Segundo Patricia, casos mais recentes envolvem empresas de fachada. Outros, principalmente envolvendo a Macla, empresa ligada à milícia de Campo Grande, demonstram a utilização do sistema chamado Mescla, em que uma atividade lícita de uma empresa é utilizada para lavar dinheiro ilícito.
“Quando é empresa de fachada, fica mais claro porque aquela empresa ali muitas vezes nem existe. Quando a empresa faz uma mescla, ela faz uma parte da atividade lícita também e mistura com o dinheiro ilícito, que é comum nessas organizações", avaliou.
Há vezes, no entanto, em que criminosos usam o próprio sistema financeiro como arma para cometer crimes, como a utilização de "contas de passagem".
"É uma estrutura bancária onde você tem contas que só servem para passar para outras contas o dinheiro. É uma maneira de você dificultar o rastreamento desse dinheiro", explicou a delegada.
Milícia e contravenção na mira
Em fevereiro, a Polícia Civil cumpriu mandados de busca e apreensãoem endereços ligados à milícia de Santa Cruz, principalmente a Luís Antônio da Silva Braga, o Zinho, irmão do líder da organização criminosa, conhecido como Ecko. Foi sequestrada sua mansão de R$ 1,7 milhão no Recreio dos Bandeirantes, na Zona Oeste do Rio.
Além dessa mansão, foram apreendidos:
Sítio em Seropédica, na Baixada Fluminense, avaliado em R$ 1,3 milhão. O imóvel pertence a Danilo Dias Lima, chefe da milícia que atua no município e também em parte de Nova Iguaçu,
Imóvel no Centro de Itaguaí, também de Danilo Dias Lima, avaliado em R$ 850 mil.
Casa de um policial em Campo Grande, na Zona Oeste, no bairro Rio da Prata, avaliada em R$ 1 milhão;
Em junho, o departamento fez operação para cumprir mandados de busca e apreensão contra suspeita de envolvimento em lavagem de dinheiro usando empresas de fachada.
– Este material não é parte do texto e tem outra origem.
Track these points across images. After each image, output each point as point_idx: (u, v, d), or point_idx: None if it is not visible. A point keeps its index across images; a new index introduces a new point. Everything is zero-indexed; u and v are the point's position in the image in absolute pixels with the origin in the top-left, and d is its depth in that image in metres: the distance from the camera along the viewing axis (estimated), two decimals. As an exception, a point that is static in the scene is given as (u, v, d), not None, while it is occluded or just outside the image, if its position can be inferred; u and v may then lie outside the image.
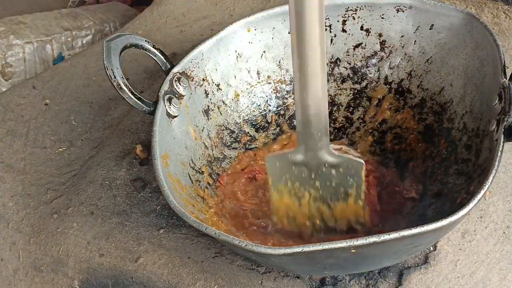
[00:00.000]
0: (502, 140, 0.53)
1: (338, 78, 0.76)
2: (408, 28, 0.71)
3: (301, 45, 0.51)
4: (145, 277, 0.66)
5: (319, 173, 0.59)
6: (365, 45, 0.74)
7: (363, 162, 0.58)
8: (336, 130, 0.76)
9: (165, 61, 0.68)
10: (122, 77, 0.62)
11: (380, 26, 0.73)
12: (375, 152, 0.74)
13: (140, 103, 0.63)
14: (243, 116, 0.75)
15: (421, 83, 0.72)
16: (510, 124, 0.53)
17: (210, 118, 0.72)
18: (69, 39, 1.26)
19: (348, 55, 0.75)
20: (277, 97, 0.77)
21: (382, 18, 0.72)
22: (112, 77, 0.62)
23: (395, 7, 0.71)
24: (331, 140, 0.76)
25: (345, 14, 0.73)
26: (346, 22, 0.74)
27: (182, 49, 1.00)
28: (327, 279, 0.63)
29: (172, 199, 0.55)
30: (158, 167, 0.58)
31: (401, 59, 0.73)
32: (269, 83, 0.77)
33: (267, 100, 0.77)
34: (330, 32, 0.74)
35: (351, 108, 0.76)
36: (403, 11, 0.71)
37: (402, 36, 0.72)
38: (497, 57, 0.59)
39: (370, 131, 0.75)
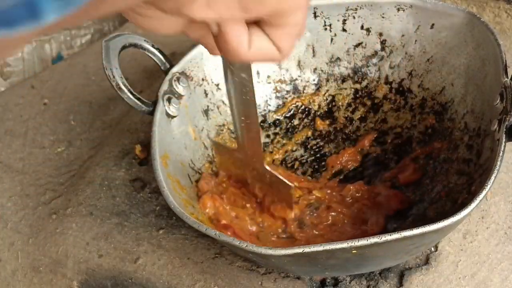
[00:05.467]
0: (503, 139, 0.53)
1: (338, 78, 0.76)
2: (409, 27, 0.71)
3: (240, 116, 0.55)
4: (145, 278, 0.66)
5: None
6: (366, 44, 0.74)
7: (291, 185, 0.63)
8: (336, 130, 0.76)
9: (164, 60, 0.68)
10: (121, 77, 0.62)
11: (381, 25, 0.72)
12: (375, 151, 0.73)
13: (139, 103, 0.63)
14: (243, 116, 0.75)
15: (422, 83, 0.71)
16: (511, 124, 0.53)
17: (210, 118, 0.72)
18: (68, 38, 1.26)
19: (349, 54, 0.75)
20: (276, 97, 0.77)
21: (383, 17, 0.72)
22: (111, 77, 0.61)
23: (395, 6, 0.70)
24: (332, 141, 0.76)
25: (345, 13, 0.73)
26: (346, 22, 0.73)
27: (182, 49, 0.99)
28: (328, 280, 0.63)
29: (171, 199, 0.54)
30: (158, 168, 0.58)
31: (402, 58, 0.73)
32: (269, 83, 0.76)
33: (267, 100, 0.76)
34: (330, 31, 0.74)
35: (352, 108, 0.76)
36: (403, 10, 0.70)
37: (403, 35, 0.71)
38: (498, 56, 0.59)
39: (371, 131, 0.74)
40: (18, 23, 0.20)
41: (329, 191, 0.69)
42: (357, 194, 0.68)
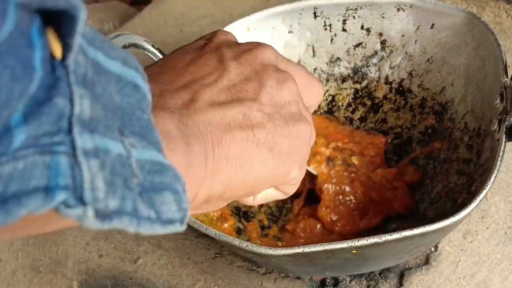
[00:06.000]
0: (503, 139, 0.53)
1: (338, 78, 0.76)
2: (409, 27, 0.71)
3: None
4: (144, 278, 0.66)
5: None
6: (366, 44, 0.74)
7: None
8: (336, 130, 0.76)
9: (164, 60, 0.68)
10: (121, 77, 0.62)
11: (381, 25, 0.72)
12: (375, 152, 0.73)
13: (139, 103, 0.63)
14: (243, 116, 0.75)
15: (422, 83, 0.71)
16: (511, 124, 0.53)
17: (210, 118, 0.71)
18: (68, 38, 1.25)
19: (349, 54, 0.75)
20: (277, 97, 0.77)
21: (383, 17, 0.72)
22: (111, 76, 0.61)
23: (395, 6, 0.70)
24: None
25: (345, 13, 0.73)
26: (346, 22, 0.73)
27: (182, 49, 0.99)
28: (328, 280, 0.63)
29: (171, 199, 0.54)
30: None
31: (402, 58, 0.72)
32: (269, 82, 0.76)
33: (267, 100, 0.76)
34: (330, 31, 0.74)
35: (352, 108, 0.76)
36: (403, 10, 0.70)
37: (403, 35, 0.71)
38: (498, 56, 0.59)
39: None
40: None
41: (365, 164, 0.69)
42: (380, 181, 0.67)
As investigações tiveram início a partir de um relatório do Conselho de Controle de Atividades Financeiras (Coaf), órgão do governo federal, que detectou movimentações atípicas em uma concessionária de carros e numa loja de doces no Centro do Rio.
Nos documentos, encaminhados ao Ministério Público do RJ, se verificou que a loja de doces movimentou R$ 2,5 milhões em suas contas durante nove meses de 2018. O faturamento médio informado era de R$ 6,6 mil mensais.
Equipes do Departamento de Investigação de Lavagem de Dinheiro e Combate à Corrupção da Polícia Civil estão em endereços na Barra da Tijuca e no Centro do Rio.
A Operação Nickel, como foi batizada, se refere à exploração de máquinas caça-níqueis. Essa é uma suspeita dos investigadores para os valores movimentados nas empresas.